The Magic of Dynamic Scope
Last edited Mon, 1 Aug 2005
Most programmers have been taught from time that they are very small children that global variables are evil. "Proper" programming wisdom teaches us to never ever use a global, no matter how convenient it may be. Now too be fair most of the people dispensing this advice are coming from a very odd point of view: they think you are going to write your application in C or Java. It may seem very odd that anyone would choose to write a program in such a language if they don't absolutely have too, but unfortunately it remains standard practice to use these languages for just about everything, and if you look at globals from a C programmers point of view, they are a total disaster. In C, globals kill reentrancy. In C globals are truly and irrevocably global, which means two instances of your program in the same address space have to share that variable, which usually means they simply cannot coexist. Global-ridden libraries cannot be used by more than one thread. They cannot be used in signal handlers, and it is very inconvenient (and probably impossible without the source) to use multiple instances of them even in a totally synchronous program. So where the heck do you put all of that global context that your program needs? Where do you put your output stream, and you xlib handle? Where do you put the --debug flag? A C programmer's answer to these questions is typical of the drudgery the poor wretch is always being forced to endure. He would say "You take all the things you want to be globals and stuff them in a structure called 'context' or something, and then pass the tiresome thing around between every function in your program".
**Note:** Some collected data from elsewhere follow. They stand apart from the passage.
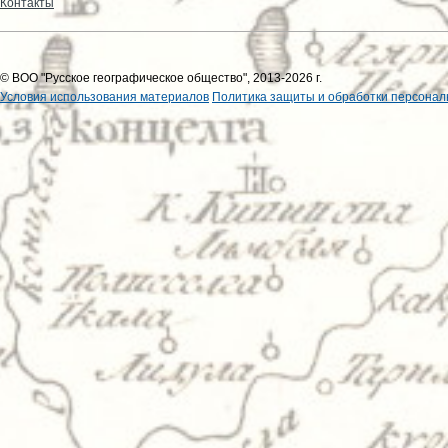
Контакты
© ВОО "Русское географическое общество", 2013-2026 г.
Условия использования материалов
Политика защиты и обработки персонал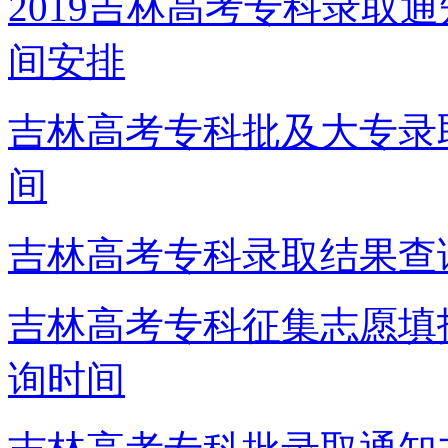
2019吉林高考专科录取
间安排
吉林高考专科批及大专录
间
吉林高考专科录取结果查
吉林高考专科征集志愿填
询时间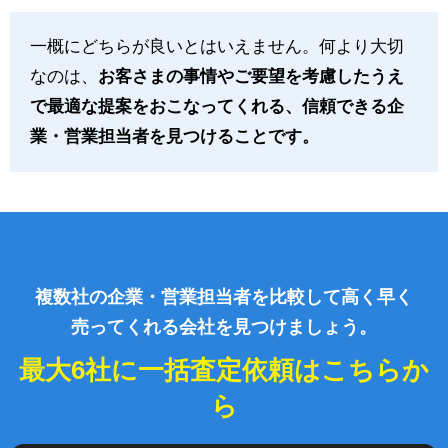
一概にどちらが良いとはいえません。何より大切
なのは、
お客さまの事情やご要望を考慮したうえ
で最適な提案をおこなってくれる、信頼できる企
業・営業担当者を見つけることです。
複数社の企業・営業担当者を比較して高く早く
売ってくれる会社を見つけましょう。
最大6社に一括査定依頼はこちらか
ら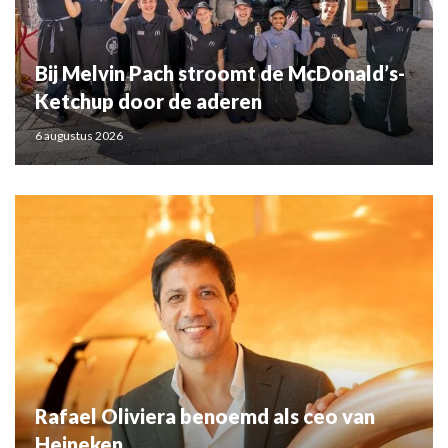
Bij Melvin Pach stroomt de McDonald’s-
Ketchup door de aderen
6 augustus 2026
Rafael Oliviera benoemd als ceo van
Heineken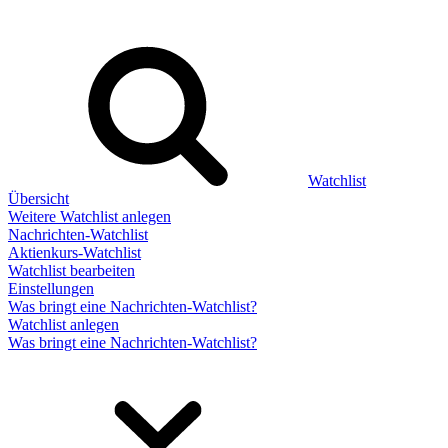
Watchlist
Übersicht
Weitere Watchlist anlegen
Nachrichten-Watchlist
Aktienkurs-Watchlist
Watchlist bearbeiten
Einstellungen
Was bringt eine Nachrichten-Watchlist?
Watchlist anlegen
Was bringt eine Nachrichten-Watchlist?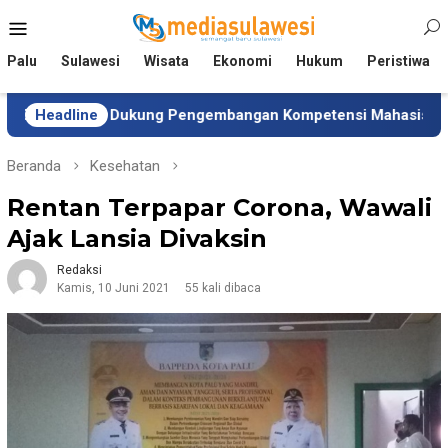
Loncat
Menu
ke
Mobile
konten
Palu
Sulawesi
Wisata
Ekonomi
Hukum
Peristiwa
ten Dukung Pengembangan Kompetensi Mahasiswa
Headline
Tim
Beranda
Kesehatan
Rentan Terpapar Corona, Wawali
Ajak Lansia Divaksin
Redaksi
Kamis, 10 Juni 2021
55 kali dibaca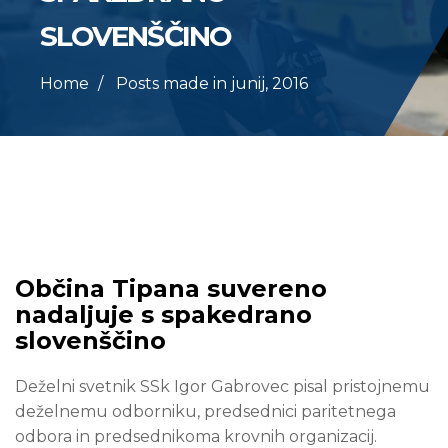
SLOVENŠČINO
Home
Posts made in junij, 2016
Občina Tipana suvereno
nadaljuje s spakedrano
slovenščino
Deželni svetnik SSk Igor Gabrovec pisal pristojnemu
deželnemu odborniku, predsednici paritetnega
odbora in predsednikoma krovnih organizacij.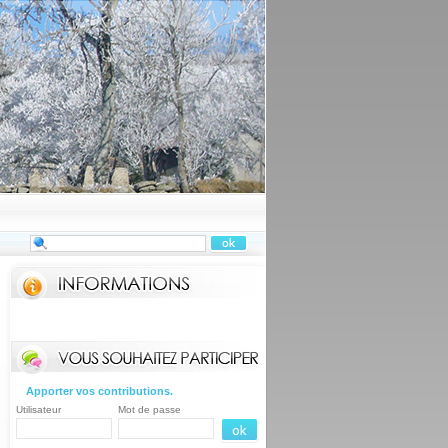
Apporter vos contributions.
Utilisateur
Mot de passe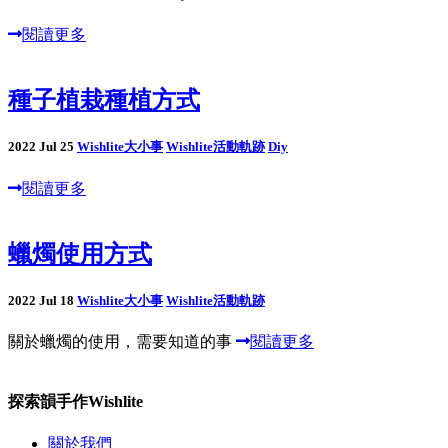
閱讀更多
種子植栽種植方式
2022 Jul 25
Wishlite大小事
Wishlite活動軌跡
Diy
閱讀更多
蠟燭使用方式
2022 Jul 18
Wishlite大小事
Wishlite活動軌跡
關於蠟燭的使用，需要知道的事
閱讀更多
探索韻手作Wishlite
關於我們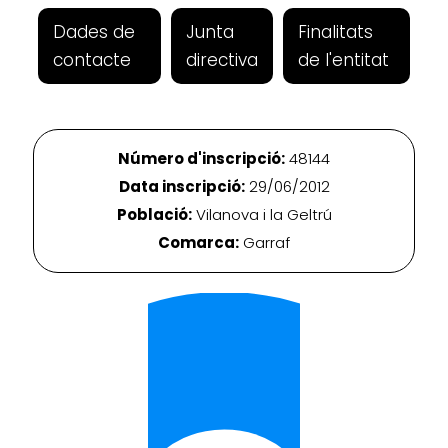
Dades de
Junta
Finalitats
contacte
directiva
de l'entitat
Número d'inscripció:
48144
Data inscripció:
29/06/2012
Població:
Vilanova i la Geltrú
Comarca:
Garraf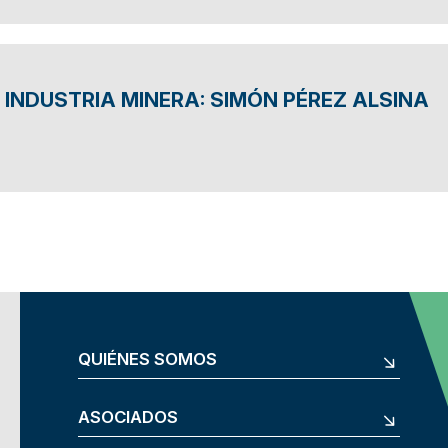
INDUSTRIA MINERA: SIMÓN PÉREZ ALSINA
QUIÉNES SOMOS
ASOCIADOS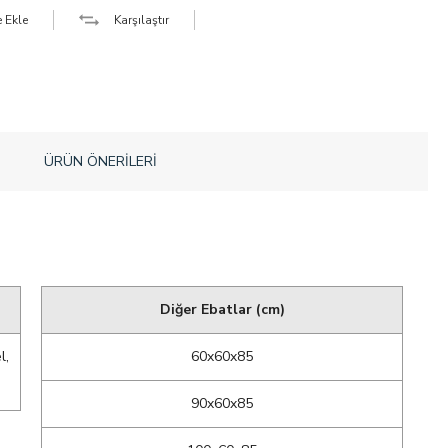
e Ekle
Karşılaştır
ÜRÜN ÖNERILERI
Diğer Ebatlar (cm)
l,
60x60x85
90x60x85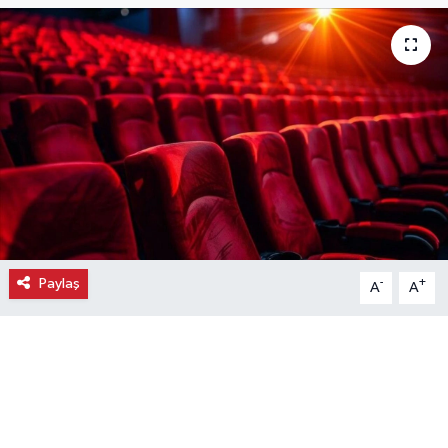
Ekonomi
Eleman
Emlak
Gündem
Gurme
Paylaş
-
+
A
A
Haber
İlçe Haberleri
Keşfet
Kültür & Sanat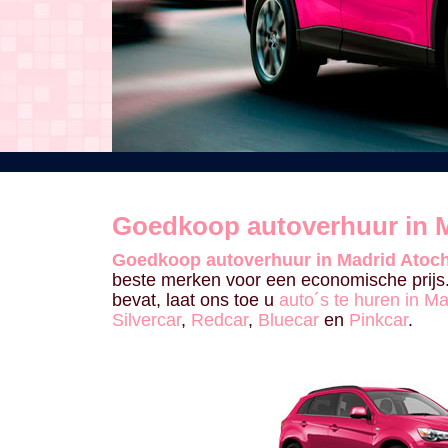
Goedkoop autoverhuur in 
Goedkoop autoverhuur in Madrid Atoc
beste merken voor een economische prijs.
bevat, laat ons toe u
auto´s te huren in M
Silvercar
,
Redcar
,
Bluecar
en
Pinkcar
.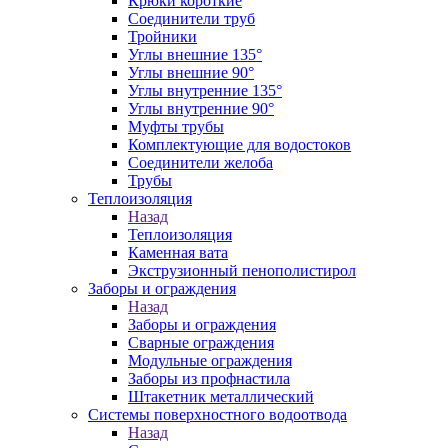
Крюки короткие
Соединители труб
Тройники
Углы внешние 135°
Углы внешние 90°
Углы внутренние 135°
Углы внутренние 90°
Муфты трубы
Комплектующие для водостоков
Соединители желоба
Трубы
Теплоизоляция
Назад
Теплоизоляция
Каменная вата
Экструзионный пенополистирол
Заборы и ограждения
Назад
Заборы и ограждения
Сварные ограждения
Модульные ограждения
Заборы из профнастила
Штакетник металлический
Системы поверхностного водоотвода
Назад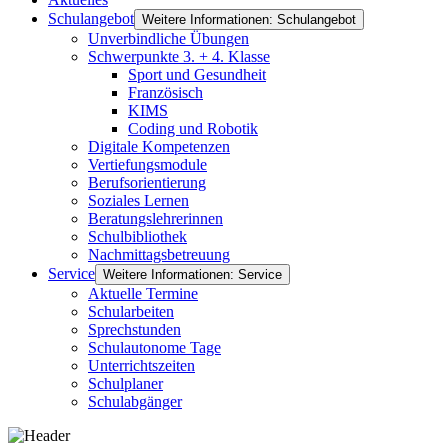
Schulangebot
Weitere Informationen: Schulangebot
Unverbindliche Übungen
Schwerpunkte 3. + 4. Klasse
Sport und Gesundheit
Französisch
KIMS
Coding und Robotik
Digitale Kompetenzen
Vertiefungsmodule
Berufsorientierung
Soziales Lernen
Beratungslehrerinnen
Schulbibliothek
Nachmittagsbetreuung
Service
Weitere Informationen: Service
Aktuelle Termine
Schularbeiten
Sprechstunden
Schulautonome Tage
Unterrichtszeiten
Schulplaner
Schulabgänger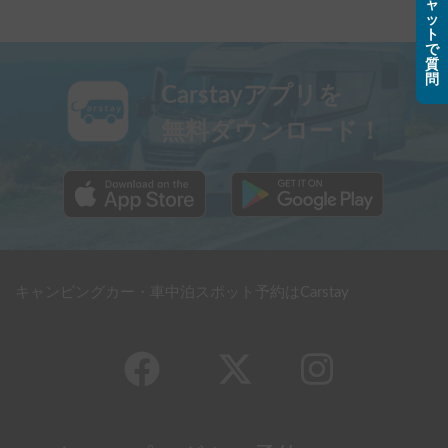
ャ
ッ
ト
で
質
問
Carstayアプリを
無料ダウンロード！
キャンピングカー・車中泊スポット予約はCarstay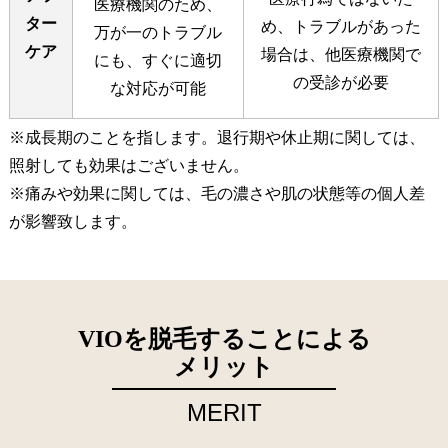
医療機関のため、
ター
め、
トラブルがあった
万が一の
トラブル
ケア
場合は、
他医療機関で
にも、すぐに適切
の受診が必要
な対応が可能
※成長期のことを指します。退行期や休止期に関しては、
照射しても効果はございません。
※痛みや効果に関しては、毛の濃さや肌の状態等の個人差
が影響致します。
VIOを脱毛することによる
メリット
MERIT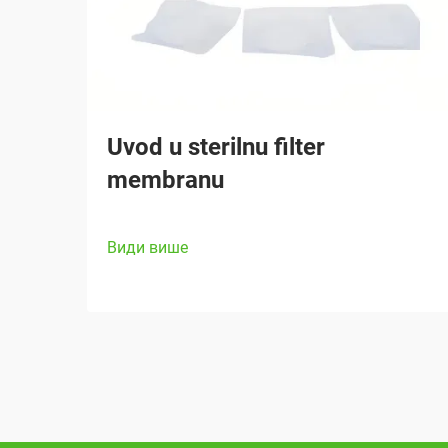
Uvod u sterilnu filter
membranu
Види више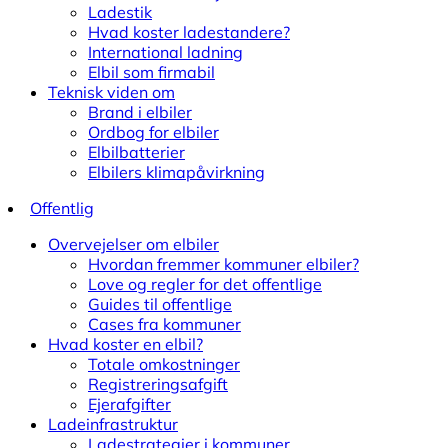
Ladestik
Hvad koster ladestandere?
International ladning
Elbil som firmabil
Teknisk viden om
Brand i elbiler
Ordbog for elbiler
Elbilbatterier
Elbilers klimapåvirkning
Offentlig
Overvejelser om elbiler
Hvordan fremmer kommuner elbiler?
Love og regler for det offentlige
Guides til offentlige
Cases fra kommuner
Hvad koster en elbil?
Totale omkostninger
Registreringsafgift
Ejerafgifter
Ladeinfrastruktur
Ladestrategier i kommuner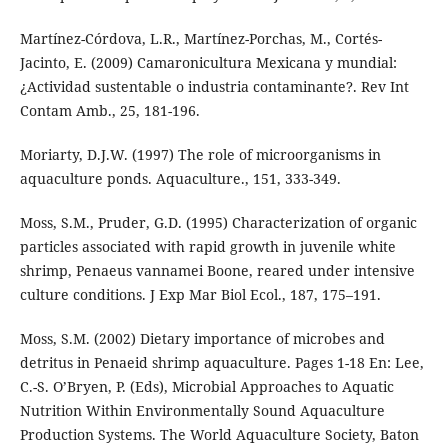
Martínez-Córdova, L.R., Martínez-Porchas, M., Cortés-
Jacinto, E. (2009) Camaronicultura Mexicana y mundial:
¿Actividad sustentable o industria contaminante?. Rev Int
Contam Amb., 25, 181-196.
Moriarty, D.J.W. (1997) The role of microorganisms in
aquaculture ponds. Aquaculture., 151, 333-349.
Moss, S.M., Pruder, G.D. (1995) Characterization of organic
particles associated with rapid growth in juvenile white
shrimp, Penaeus vannamei Boone, reared under intensive
culture conditions. J Exp Mar Biol Ecol., 187, 175–191.
Moss, S.M. (2002) Dietary importance of microbes and
detritus in Penaeid shrimp aquaculture. Pages 1-18 En: Lee,
C.-S. O’Bryen, P. (Eds), Microbial Approaches to Aquatic
Nutrition Within Environmentally Sound Aquaculture
Production Systems. The World Aquaculture Society, Baton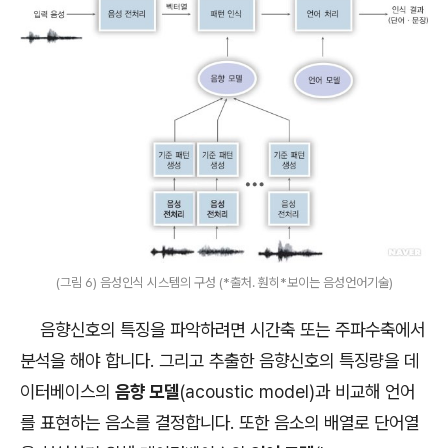
(그림 6) 음성인식 시스템의 구성 (*출처. 훤히*보이는 음성언어기술)
음향신호의 특징을 파악하려면 시간축 또는 주파수축에서
분석을 해야 합니다. 그리고 추출한 음향신호의 특징량을 데
이터베이스의
음향 모델
(acoustic model)과 비교해 언어
를 표현하는 음소를 결정합니다. 또한 음소의 배열로 단어열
Perhaps you don't mind passing context handles around like you have nothing better to do. Perhaps you don't mind casting every little object you pull out of a java.lang.Vector either. Maybe you don't even mind boxing your own ints so javac lets you pass them by reference. If you are such a person then by all means stick to C or Java or Fortran or an abacus or whatever you use. But if you are the sort of person that objects to doing the compilers job for it, then I am here to tell you that Yes, there is a better way. The answer to this problem of where to store all your global data if you can't use global variables is called dynamic scope. The idea is you simply put that data in global variables to start with, but allow those bindings to be locally shadowed by new ones. For example:
;; define a global variable *x* with initial value 'foo
(defvar *x* 'foo)
;; define a function that prints *x*
(defun printx ()
(print *x*))
;; this will print "foo"
(printx)
;; this will print "bar" and "baz"
(let ((*x* 'bar)) ;; create a new binding of the symbol *x* that is
;; visible within this let form
(printx)
(setq *x* 'baz) ;; set *x* to 'baz
(printx))
;; this will print "foo" again
(printx)
It might look like let is simply saving and restoring the value of *x* but in reality that is not what it's doing at all. Let is creating a whole new variable called *x*. Any code within the let, or any code called by any code within the let will have access to this new *x* instead of the global one. The distinction between creating a new variable and saving/restoring an existing one is that the new variable is unaffected by other threads, and the old variable cannot be fouled up by non-local exits (i.e. exceptions). The language guarantees that the only code that will see the new *x* is code that is truly inside the dynamic scope of the let. Dynamic scope is even perfectly compatible with continuations. It can be implemented in scheme via dynamic-wind
Dynamic scope is good for more than just storing output streams and debug flags. Together with non local exits, dynamic scope is the basis of common lisp's mind-blowingly awesome condition system. A condition is like an exception, except:
- They need not be exceptional, i.e. the default response to someone throwing a condition is allowed to be "do nothing"
- Code that signals conditions can provide restarts as well. A restart is a subroutine that can be called to recover from the condition and continue with the computation. For instance a lisp IMAP library might throw "invalid password" condition, but instead of simply quitting, it can provide restarts such as "try again" or "try a new password" or "try a different authentication method".